Return every line of the listing below unchanged, from the first through the last.

++++++++++

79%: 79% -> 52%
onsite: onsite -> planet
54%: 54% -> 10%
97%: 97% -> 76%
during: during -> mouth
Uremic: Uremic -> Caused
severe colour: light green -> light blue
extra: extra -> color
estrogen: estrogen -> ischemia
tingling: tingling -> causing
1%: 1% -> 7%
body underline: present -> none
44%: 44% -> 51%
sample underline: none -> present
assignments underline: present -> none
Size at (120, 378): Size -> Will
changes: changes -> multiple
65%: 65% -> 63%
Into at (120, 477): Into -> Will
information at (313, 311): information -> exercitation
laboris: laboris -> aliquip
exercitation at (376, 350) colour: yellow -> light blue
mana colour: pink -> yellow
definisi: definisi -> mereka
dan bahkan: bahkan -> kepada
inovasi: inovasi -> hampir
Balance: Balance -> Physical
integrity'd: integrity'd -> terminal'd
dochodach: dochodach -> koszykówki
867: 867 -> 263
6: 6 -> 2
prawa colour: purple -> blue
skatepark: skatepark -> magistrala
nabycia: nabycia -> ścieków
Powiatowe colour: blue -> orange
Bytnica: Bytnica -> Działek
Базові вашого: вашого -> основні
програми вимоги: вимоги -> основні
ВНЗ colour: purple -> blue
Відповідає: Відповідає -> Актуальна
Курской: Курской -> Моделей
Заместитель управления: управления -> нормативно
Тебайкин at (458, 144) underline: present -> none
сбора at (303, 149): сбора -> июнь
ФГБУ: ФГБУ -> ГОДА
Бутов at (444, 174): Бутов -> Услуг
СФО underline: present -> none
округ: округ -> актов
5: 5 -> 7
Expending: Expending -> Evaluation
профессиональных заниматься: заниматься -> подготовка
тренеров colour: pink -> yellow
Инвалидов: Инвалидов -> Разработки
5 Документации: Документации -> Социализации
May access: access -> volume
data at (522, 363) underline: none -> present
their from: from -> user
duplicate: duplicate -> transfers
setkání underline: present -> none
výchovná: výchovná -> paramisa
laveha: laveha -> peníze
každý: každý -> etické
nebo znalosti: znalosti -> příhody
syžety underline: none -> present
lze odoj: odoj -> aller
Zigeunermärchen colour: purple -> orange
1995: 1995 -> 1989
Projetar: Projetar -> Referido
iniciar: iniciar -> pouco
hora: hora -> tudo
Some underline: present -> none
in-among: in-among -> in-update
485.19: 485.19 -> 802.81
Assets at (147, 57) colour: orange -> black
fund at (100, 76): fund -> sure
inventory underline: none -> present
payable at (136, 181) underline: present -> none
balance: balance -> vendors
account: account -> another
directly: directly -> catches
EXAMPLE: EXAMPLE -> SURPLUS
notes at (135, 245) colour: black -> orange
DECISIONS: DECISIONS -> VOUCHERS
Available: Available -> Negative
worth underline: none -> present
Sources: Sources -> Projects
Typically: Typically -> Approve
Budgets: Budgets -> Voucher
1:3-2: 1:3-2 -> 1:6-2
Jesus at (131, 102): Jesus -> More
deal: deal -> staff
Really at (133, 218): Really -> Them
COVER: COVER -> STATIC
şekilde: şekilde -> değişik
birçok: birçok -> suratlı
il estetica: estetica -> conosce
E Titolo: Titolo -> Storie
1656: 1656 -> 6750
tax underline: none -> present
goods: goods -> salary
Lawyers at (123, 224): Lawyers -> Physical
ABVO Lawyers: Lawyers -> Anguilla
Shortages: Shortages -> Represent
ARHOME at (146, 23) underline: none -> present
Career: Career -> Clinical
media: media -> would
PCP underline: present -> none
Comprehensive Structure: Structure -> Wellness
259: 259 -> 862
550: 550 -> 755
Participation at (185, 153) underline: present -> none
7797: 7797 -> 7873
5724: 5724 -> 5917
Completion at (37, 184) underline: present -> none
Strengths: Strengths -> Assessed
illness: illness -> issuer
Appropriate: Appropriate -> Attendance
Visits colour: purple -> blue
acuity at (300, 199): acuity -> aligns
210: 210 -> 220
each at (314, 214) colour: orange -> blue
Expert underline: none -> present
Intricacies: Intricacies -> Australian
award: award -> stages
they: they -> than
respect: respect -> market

++++++++++

» **Exercise output**
79%: 79% -> 52%
onsite: onsite -> planet
54%: 54% -> 10%
97%: 97% -> 76%
during: during -> mouth
Uremic: Uremic -> Caused
severe colour: light green -> light blue
extra: extra -> color
estrogen: estrogen -> ischemia
tingling: tingling -> causing
1%: 1% -> 7%
body underline: present -> none
44%: 44% -> 51%
sample underline: none -> present
assignments underline: present -> none
Size at (120, 378): Size -> Will
changes: changes -> multiple
65%: 65% -> 63%
Into at (120, 477): Into -> Will
information at (313, 311): information -> exercitation
laboris: laboris -> aliquip
exercitation at (376, 350) colour: yellow -> light blue
mana colour: pink -> yellow
definisi: definisi -> mereka
dan bahkan: bahkan -> kepada
inovasi: inovasi -> hampir
Balance: Balance -> Physical
integrity'd: integrity'd -> terminal'd
dochodach: dochodach -> koszykówki
867: 867 -> 263
6: 6 -> 2
prawa colour: purple -> blue
skatepark: skatepark -> magistrala
nabycia: nabycia -> ścieków
Powiatowe colour: blue -> orange
Bytnica: Bytnica -> Działek
Базові вашого: вашого -> основні
програми вимоги: вимоги -> основні
ВНЗ colour: purple -> blue
Відповідає: Відповідає -> Актуальна
Курской: Курской -> Моделей
Заместитель управления: управления -> нормативно
Тебайкин at (458, 144) underline: present -> none
сбора at (303, 149): сбора -> июнь
ФГБУ: ФГБУ -> ГОДА
Бутов at (444, 174): Бутов -> Услуг
СФО underline: present -> none
округ: округ -> актов
5: 5 -> 7
Expending: Expending -> Evaluation
профессиональных заниматься: заниматься -> подготовка
тренеров colour: pink -> yellow
Инвалидов: Инвалидов -> Разработки
5 Документации: Документации -> Социализации
May access: access -> volume
data at (522, 363) underline: none -> present
their from: from -> user
duplicate: duplicate -> transfers
setkání underline: present -> none
výchovná: výchovná -> paramisa
laveha: laveha -> peníze
každý: každý -> etické
nebo znalosti: znalosti -> příhody
syžety underline: none -> present
lze odoj: odoj -> aller
Zigeunermärchen colour: purple -> orange
1995: 1995 -> 1989
Projetar: Projetar -> Referido
iniciar: iniciar -> pouco
hora: hora -> tudo
Some underline: present -> none
in-among: in-among -> in-update
485.19: 485.19 -> 802.81
Assets at (147, 57) colour: orange -> black
fund at (100, 76): fund -> sure
inventory underline: none -> present
payable at (136, 181) underline: present -> none
balance: balance -> vendors
account: account -> another
directly: directly -> catches
EXAMPLE: EXAMPLE -> SURPLUS
notes at (135, 245) colour: black -> orange
DECISIONS: DECISIONS -> VOUCHERS
Available: Available -> Negative
worth underline: none -> present
Sources: Sources -> Projects
Typically: Typically -> Approve
Budgets: Budgets -> Voucher
1:3-2: 1:3-2 -> 1:6-2
Jesus at (131, 102): Jesus -> More
deal: deal -> staff
Really at (133, 218): Really -> Them
COVER: COVER -> STATIC
şekilde: şekilde -> değişik
birçok: birçok -> suratlı
il estetica: estetica -> conosce
E Titolo: Titolo -> Storie
1656: 1656 -> 6750
tax underline: none -> present
goods: goods -> salary
Lawyers at (123, 224): Lawyers -> Physical
ABVO Lawyers: Lawyers -> Anguilla
Shortages: Shortages -> Represent
ARHOME at (146, 23) underline: none -> present
Career: Career -> Clinical
media: media -> would
PCP underline: present -> none
Comprehensive Structure: Structure -> Wellness
259: 259 -> 862
550: 550 -> 755
Participation at (185, 153) underline: present -> none
7797: 7797 -> 7873
5724: 5724 -> 5917
Completion at (37, 184) underline: present -> none
Strengths: Strengths -> Assessed
illness: illness -> issuer
Appropriate: Appropriate -> Attendance
Visits colour: purple -> blue
acuity at (300, 199): acuity -> aligns
210: 210 -> 220
each at (314, 214) colour: orange -> blue
Expert underline: none -> present
Intricacies: Intricacies -> Australian
award: award -> stages
they: they -> than
respect: respect -> market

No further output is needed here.